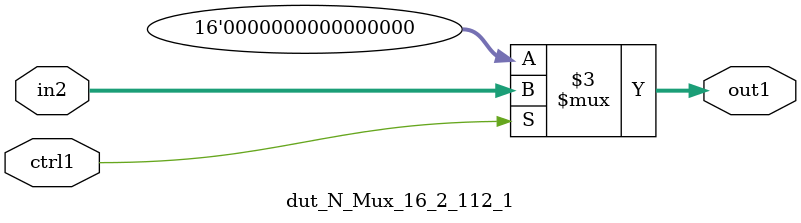
<source format=v>

`timescale 1ps / 1ps


module dut_N_Mux_16_2_112_1( in2, ctrl1, out1 );

    input [15:0] in2;
    input ctrl1;
    output [15:0] out1;
    reg [15:0] out1;

    
    // rtl_process:dut_N_Mux_16_2_112_1/dut_N_Mux_16_2_112_1_thread_1
    always @*
      begin : dut_N_Mux_16_2_112_1_thread_1
        case (ctrl1) 
          1'b1: 
            begin
              out1 = in2;
            end
          default: 
            begin
              out1 = 16'd00000;
            end
        endcase
      end

endmodule



</source>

● **Directions**:
Images are to be skipped, and each line above is to be returned exactly.

● **Task result**:
<source format=v>

`timescale 1ps / 1ps


module dut_N_Mux_16_2_112_1( in2, ctrl1, out1 );

    input [15:0] in2;
    input ctrl1;
    output [15:0] out1;
    reg [15:0] out1;

    
    // rtl_process:dut_N_Mux_16_2_112_1/dut_N_Mux_16_2_112_1_thread_1
    always @*
      begin : dut_N_Mux_16_2_112_1_thread_1
        case (ctrl1) 
          1'b1: 
            begin
              out1 = in2;
            end
          default: 
            begin
              out1 = 16'd00000;
            end
        endcase
      end

endmodule



</source>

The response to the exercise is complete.